§ RECORDS FOR PROCESSING
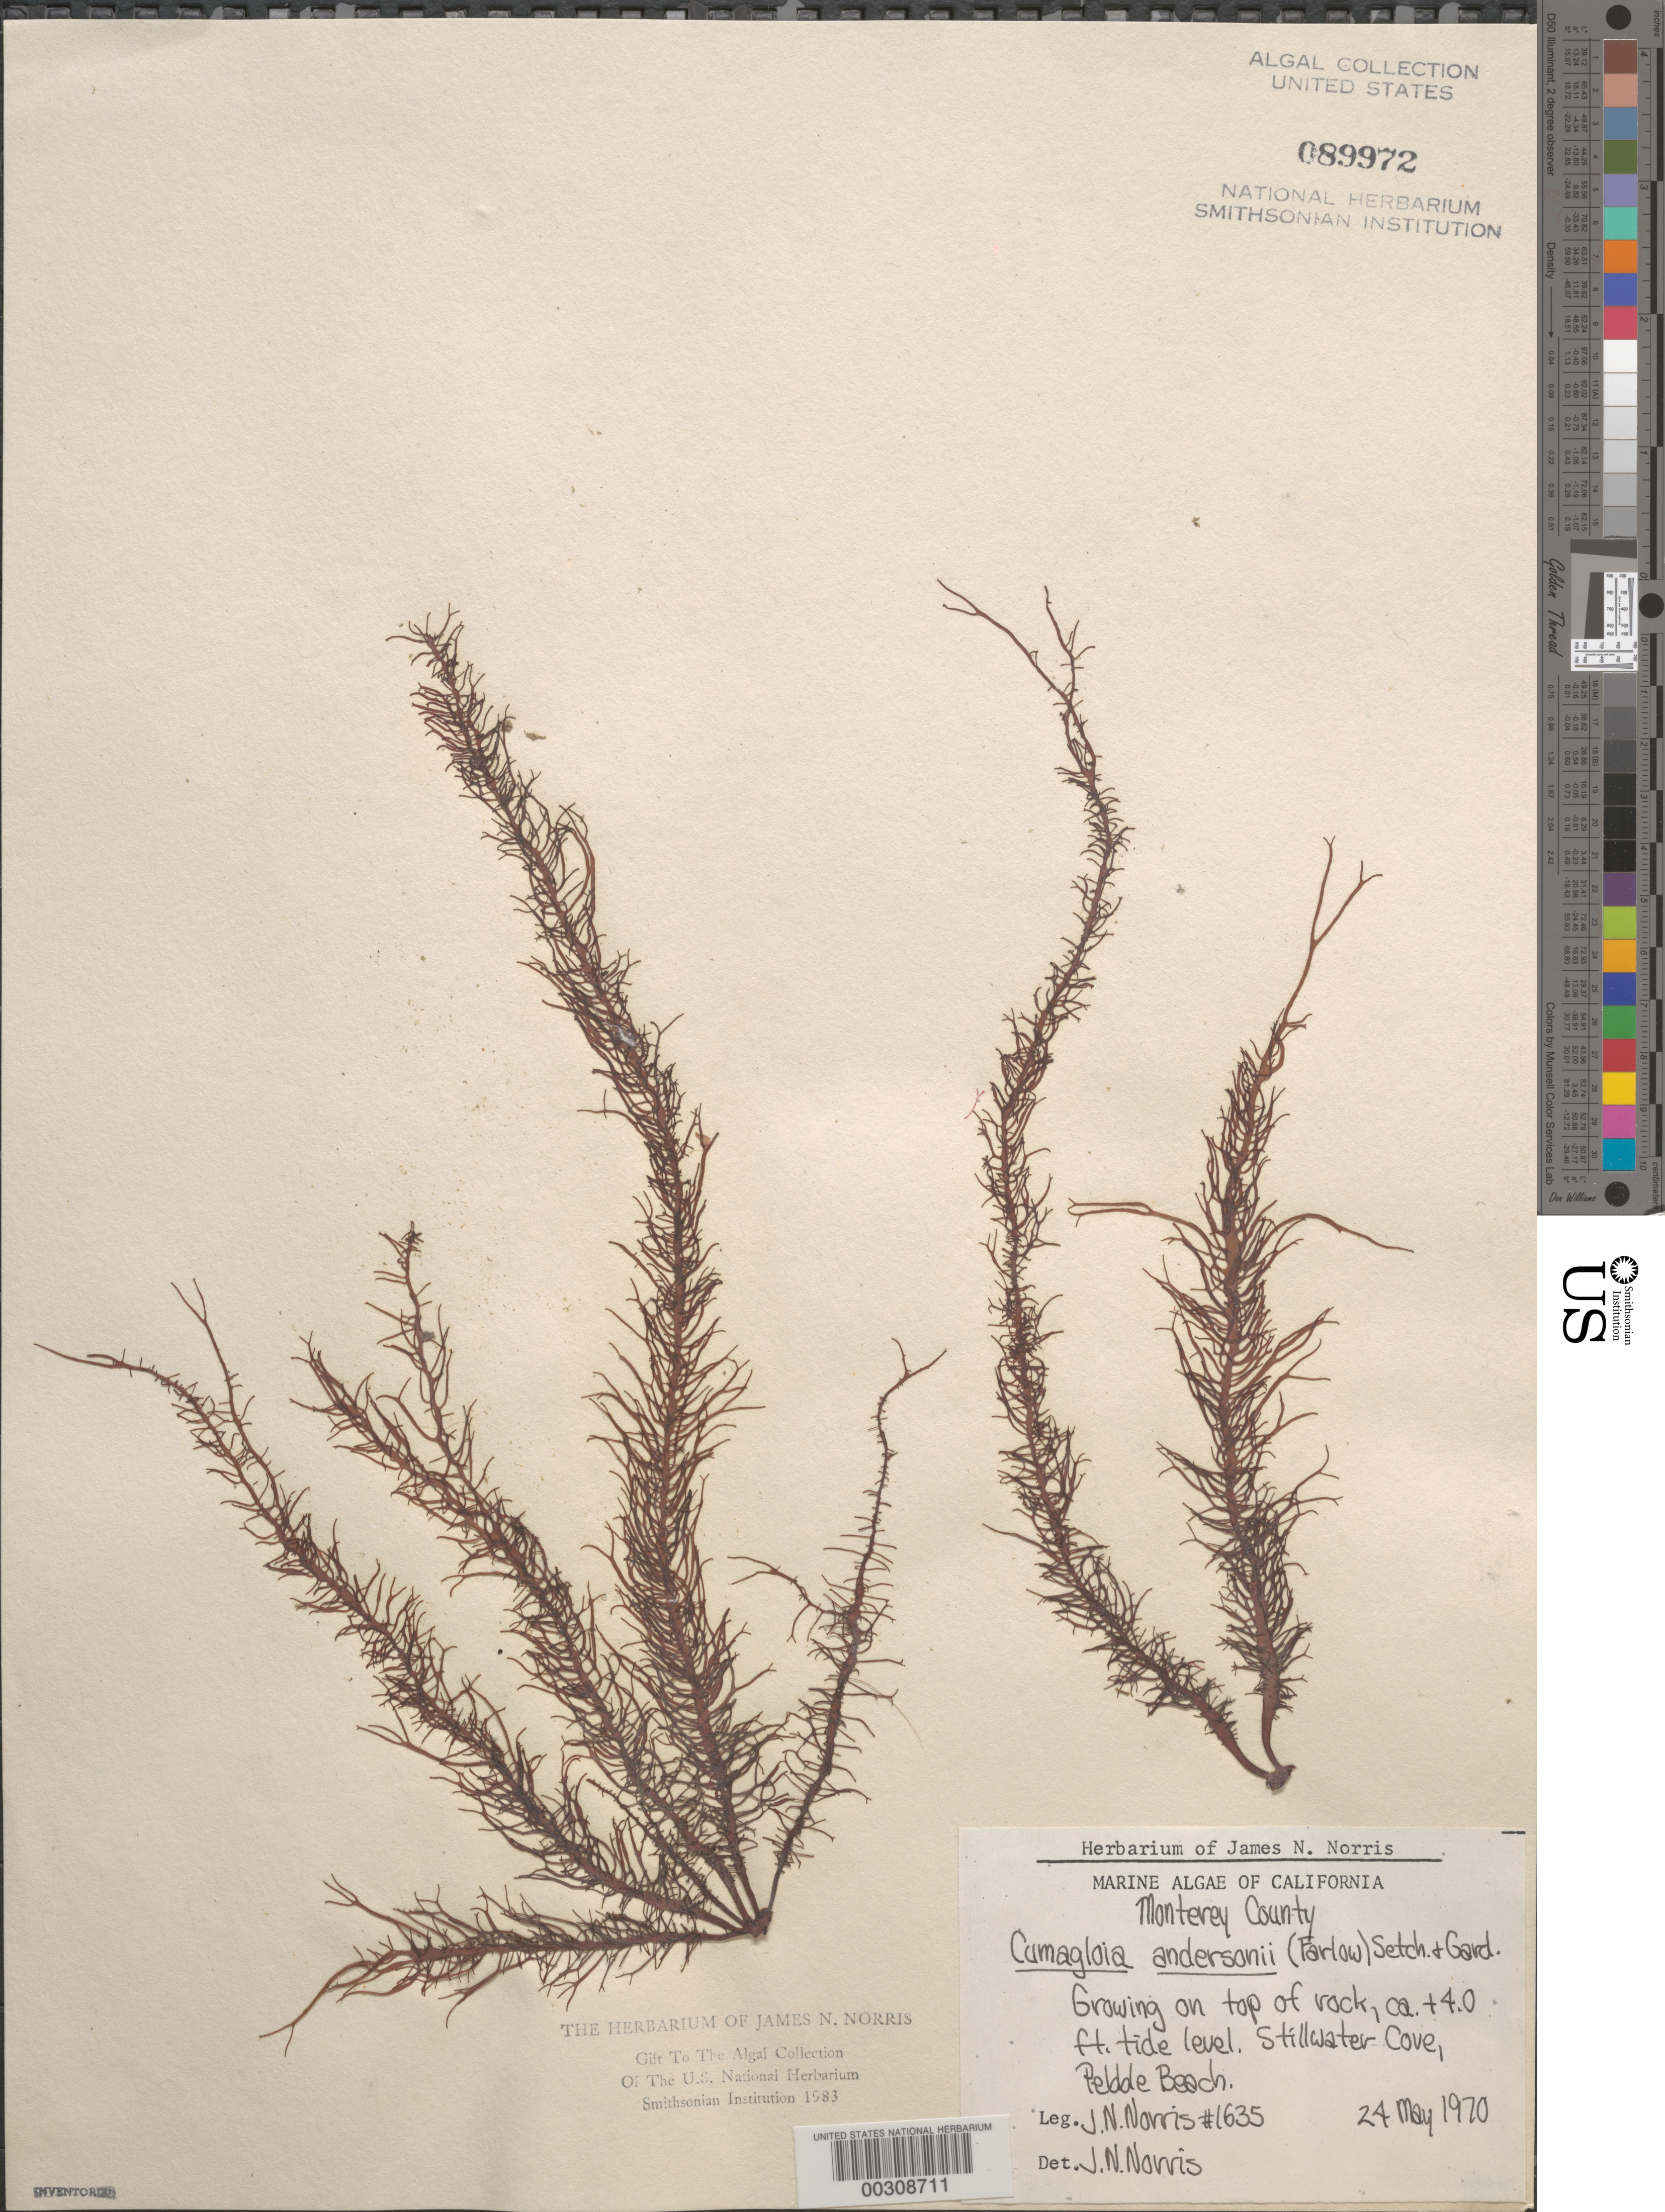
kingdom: Plantae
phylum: Rhodophyta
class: Florideophyceae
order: Nemaliales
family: Liagoraceae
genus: Cumagloia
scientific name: Cumagloia andersonii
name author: (Farl.) Setch. & N.L. Gardner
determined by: Norris, James N.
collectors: J. N. Norris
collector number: JN-1635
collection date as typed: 24 May 1970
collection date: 1970-05-24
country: United States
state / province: California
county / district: Monterey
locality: Pebble Beach, Stillwater Cove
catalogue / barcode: US 89972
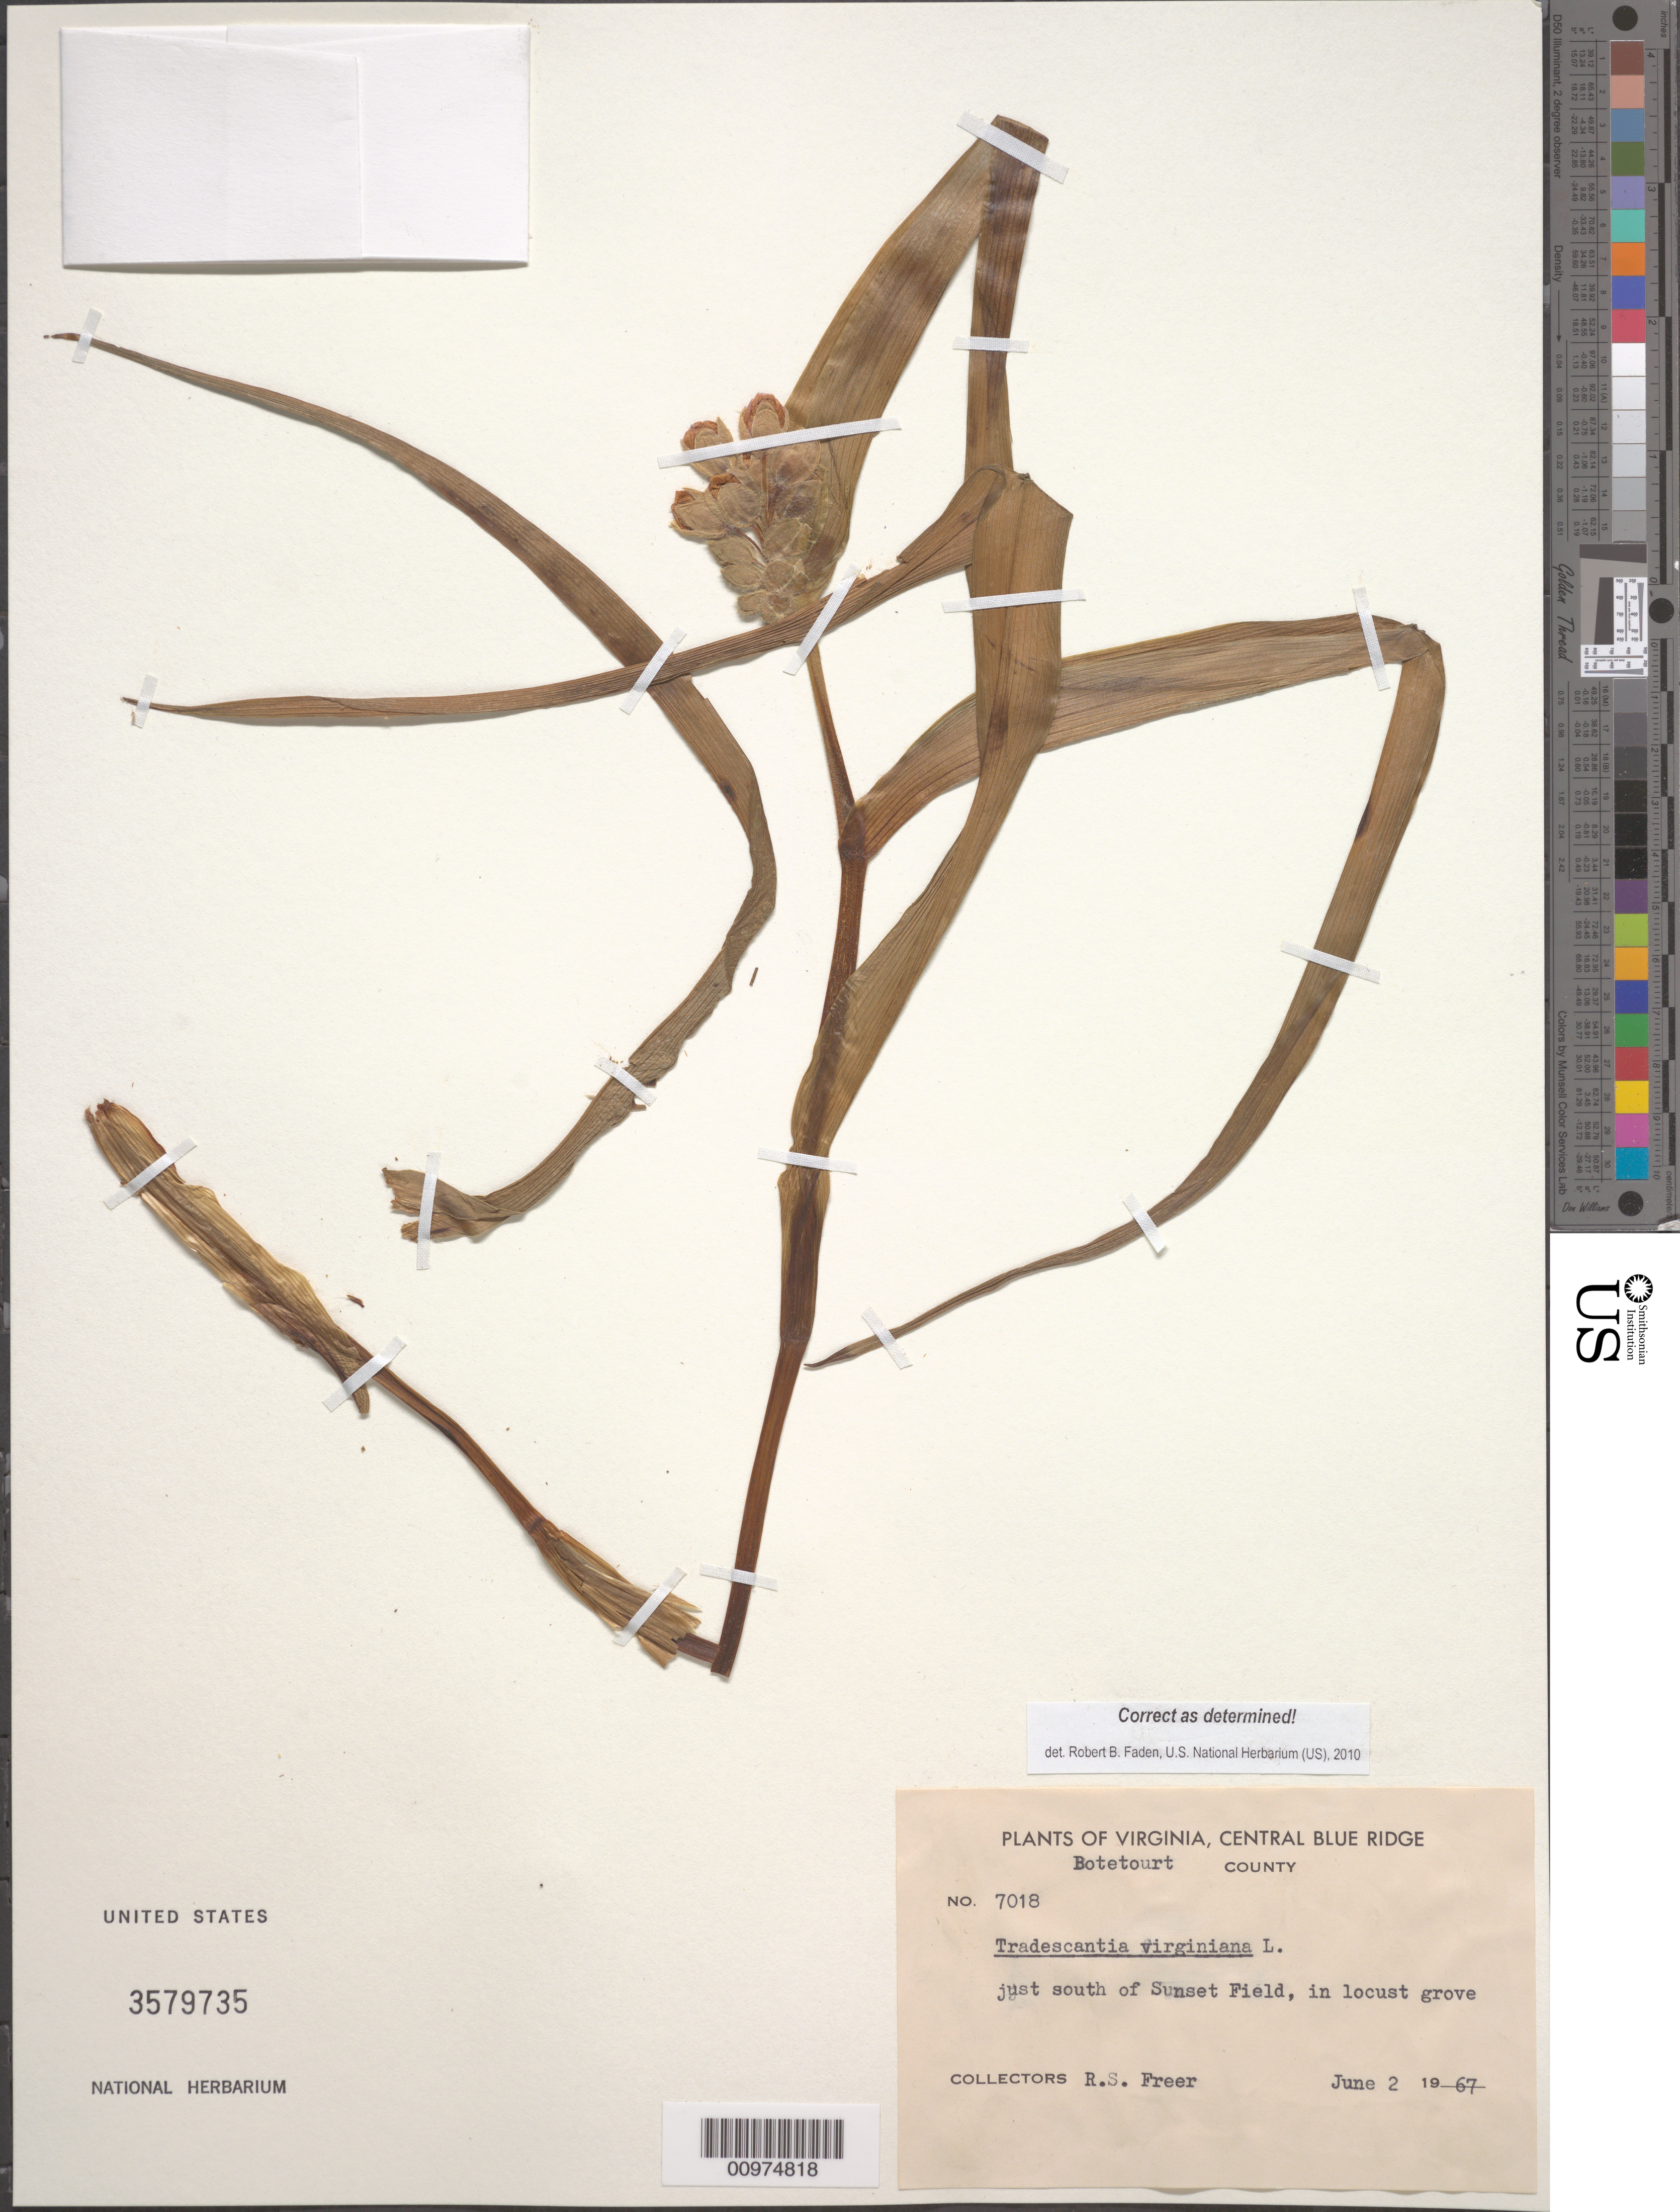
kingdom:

§ WHAT YOU SHOULD DO
Can you retype every line of the records above character for character, leaving the pictures out?

§ TASK ANSWER
kingdom: Plantae
phylum: Rhodophyta
class: Florideophyceae
order: Nemaliales
family: Liagoraceae
genus: Cumagloia
scientific name: Cumagloia andersonii
name author: (Farl.) Setch. & N.L. Gardner
determined by: Norris, James N.
collectors: J. N. Norris
collector number: JN-1635
collection date as typed: 24 May 1970
collection date: 1970-05-24
country: United States
state / province: California
county / district: Monterey
locality: Pebble Beach, Stillwater Cove
catalogue / barcode: US 89972
kingdom:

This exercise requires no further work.